Mr. Chairman, I have worn the uniform. I have served with many immigrants in Desert Storm and Somalia. My uncle and godfather served with immigrants during Vietnam. My grandfather and grandmother served in Korea, where Europeans were encouraged to sign up for the United States military. Filipinos from 1947 to 2000 were encouraged to sign up and serve in the military.

This is one opportunity for those that have gone to school here, that have graduated from high school, that are in our communities, to show their ultimate support for this great Nation and are willing to sacrifice in support of our country.
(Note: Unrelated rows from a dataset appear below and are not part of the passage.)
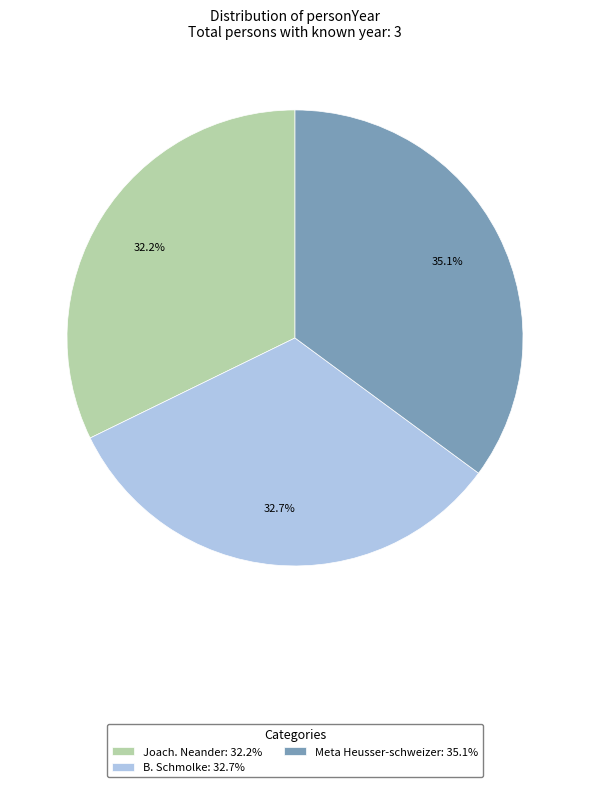

The B. Schmolke slice represents 33% of the pie. True or false?

True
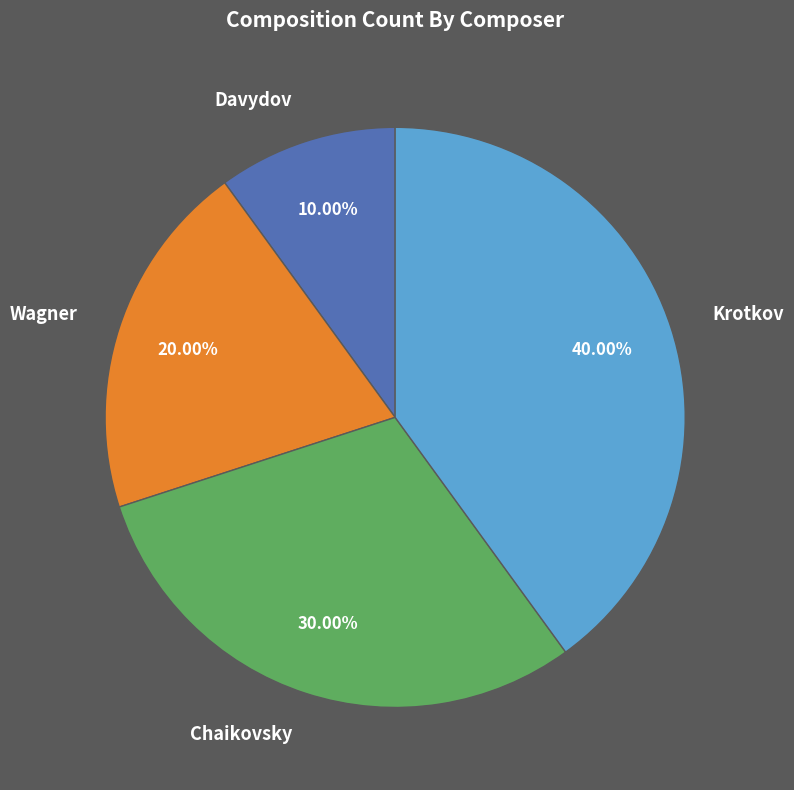

What is the smallest slice in the pie chart?

Davydov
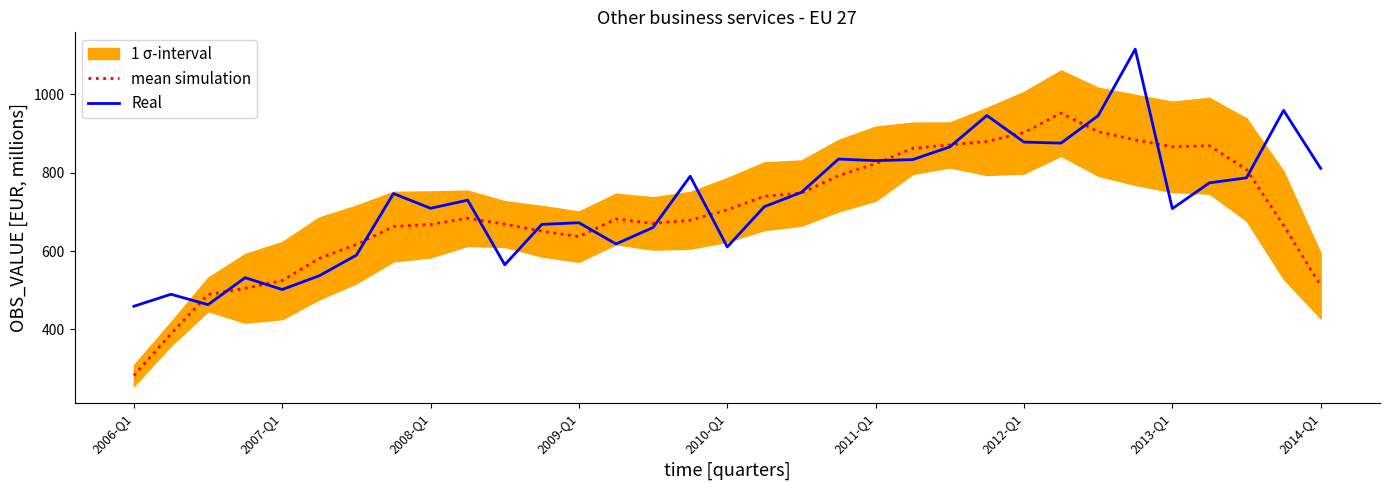

What is the maximum value for Real?

1114.6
I reserve the balance of my time.


Mr. DENHAM. In addressing his concern about the cost of this bill, it is yet to be defined. It's something that we will need the administration to define the cost of, as we would with any bill that goes through the appropriations process. We look forward to working not only with the gentleman from California on the amendment, but certainly working with the administration to define an unknown cost that we are realizing today.


Mr. DENHAM. Mr. Chairman, let me just finish by saying the precedence is here. Legal permanent residents are already serving in our military from American Samoa, from Micronesia, from Palau. We have a long history of over 660,000 immigrants serving in our military from other countries.

This seems like something that should be a bipartisan, commonsense way to address this problem, allowing people to not only be able to serve in the military, that great opportunity that they have, but, ultimately, the ultimate sacrifice, giving your life for a great country like this.

With that, Mr. Chairman, I ask unanimous consent to withdraw my amendment.